◆ DIRECTIONS: Could you reproduce, from the records below, everything from the line with "regime in Iran" down to the line with "In a video posted", keeping both of those lines and changing nothing?

◆ DATA PROVIDED:
════════════════

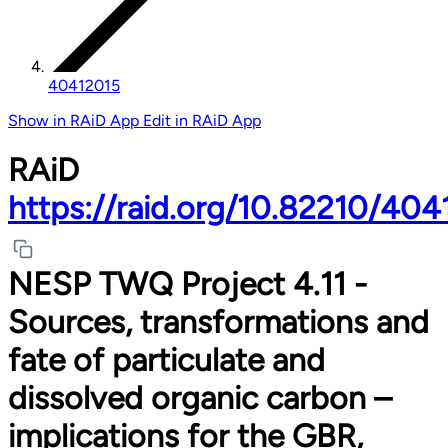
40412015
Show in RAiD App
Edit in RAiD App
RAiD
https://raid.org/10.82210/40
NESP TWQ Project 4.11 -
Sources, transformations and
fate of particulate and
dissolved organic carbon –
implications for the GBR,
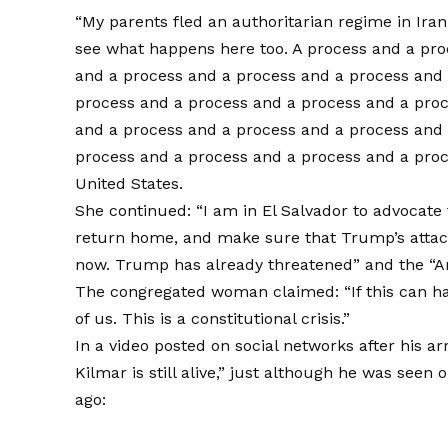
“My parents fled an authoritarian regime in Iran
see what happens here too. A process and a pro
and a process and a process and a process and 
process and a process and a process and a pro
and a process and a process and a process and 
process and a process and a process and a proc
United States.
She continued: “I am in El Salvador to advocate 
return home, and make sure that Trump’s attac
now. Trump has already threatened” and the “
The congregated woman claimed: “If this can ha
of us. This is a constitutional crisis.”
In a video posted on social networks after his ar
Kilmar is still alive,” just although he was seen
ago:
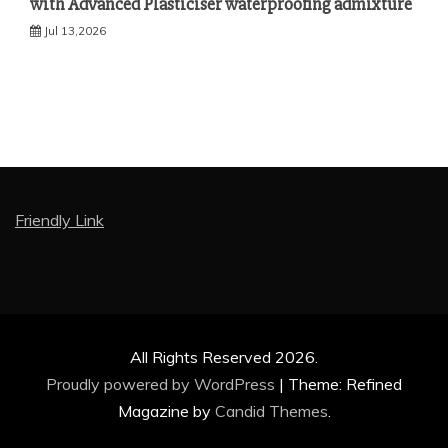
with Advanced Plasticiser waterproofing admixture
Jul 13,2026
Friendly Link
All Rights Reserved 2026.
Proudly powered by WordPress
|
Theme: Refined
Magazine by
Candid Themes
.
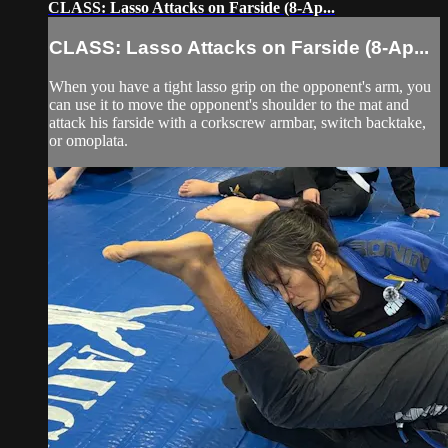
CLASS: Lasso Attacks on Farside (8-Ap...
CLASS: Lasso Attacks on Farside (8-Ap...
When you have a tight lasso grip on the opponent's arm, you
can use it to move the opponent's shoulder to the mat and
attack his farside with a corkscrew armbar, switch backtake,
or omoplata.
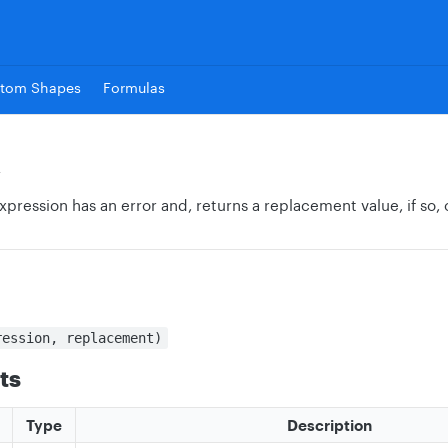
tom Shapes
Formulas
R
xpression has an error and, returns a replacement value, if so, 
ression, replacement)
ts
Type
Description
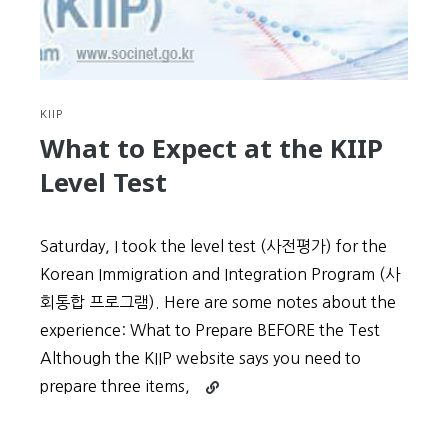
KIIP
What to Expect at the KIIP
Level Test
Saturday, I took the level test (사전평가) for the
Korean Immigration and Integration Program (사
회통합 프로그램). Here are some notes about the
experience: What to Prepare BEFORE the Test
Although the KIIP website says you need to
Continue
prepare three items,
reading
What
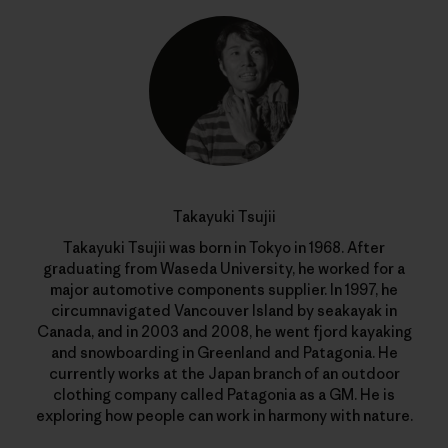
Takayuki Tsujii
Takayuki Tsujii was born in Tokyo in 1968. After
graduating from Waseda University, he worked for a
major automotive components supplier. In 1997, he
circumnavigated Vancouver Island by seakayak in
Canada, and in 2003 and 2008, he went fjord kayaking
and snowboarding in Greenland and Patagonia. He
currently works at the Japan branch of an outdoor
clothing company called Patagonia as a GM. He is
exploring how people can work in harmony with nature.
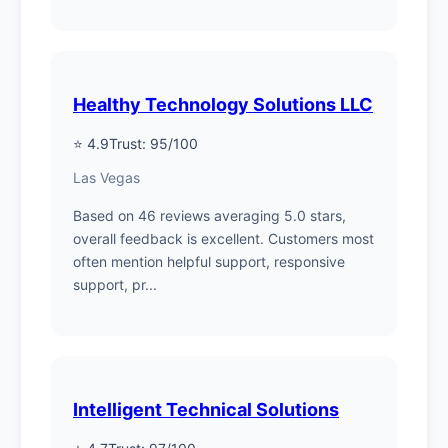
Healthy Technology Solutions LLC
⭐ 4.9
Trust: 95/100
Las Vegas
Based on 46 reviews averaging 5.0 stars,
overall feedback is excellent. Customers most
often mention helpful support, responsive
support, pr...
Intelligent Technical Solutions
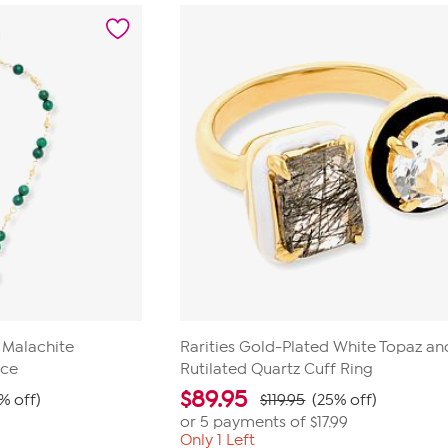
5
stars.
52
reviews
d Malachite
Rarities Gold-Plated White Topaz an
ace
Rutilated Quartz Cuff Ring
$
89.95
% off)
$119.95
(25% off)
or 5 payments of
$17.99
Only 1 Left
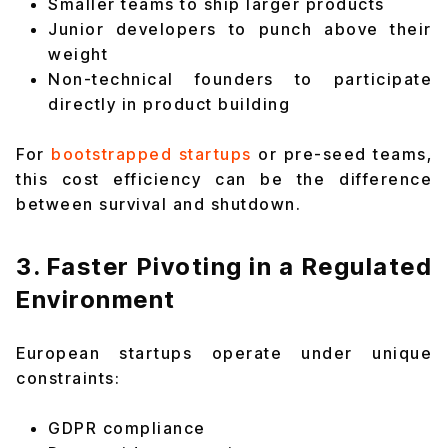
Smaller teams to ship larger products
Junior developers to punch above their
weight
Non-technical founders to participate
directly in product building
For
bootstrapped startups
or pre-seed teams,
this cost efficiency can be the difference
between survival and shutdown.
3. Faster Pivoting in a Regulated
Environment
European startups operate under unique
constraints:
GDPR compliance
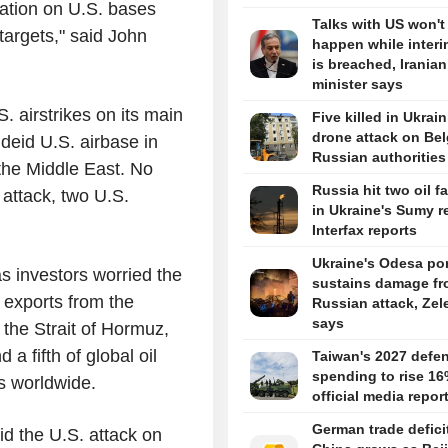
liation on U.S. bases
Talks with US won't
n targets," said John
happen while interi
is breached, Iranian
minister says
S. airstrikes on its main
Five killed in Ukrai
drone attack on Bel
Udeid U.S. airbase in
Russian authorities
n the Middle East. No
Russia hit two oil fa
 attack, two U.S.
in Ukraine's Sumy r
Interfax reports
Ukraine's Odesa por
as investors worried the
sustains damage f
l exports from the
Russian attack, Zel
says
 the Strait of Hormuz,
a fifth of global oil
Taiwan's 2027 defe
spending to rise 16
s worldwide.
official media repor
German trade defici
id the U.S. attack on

════════════════

◆ OUTPUT BELOW:
“My parents fled an authoritarian regime in Iran
see what happens here too. A process and a pro
and a process and a process and a process and 
process and a process and a process and a pro
and a process and a process and a process and 
process and a process and a process and a proc
United States.
She continued: “I am in El Salvador to advocate 
return home, and make sure that Trump’s attac
now. Trump has already threatened” and the “
The congregated woman claimed: “If this can ha
of us. This is a constitutional crisis.”
In a video posted on social networks after his ar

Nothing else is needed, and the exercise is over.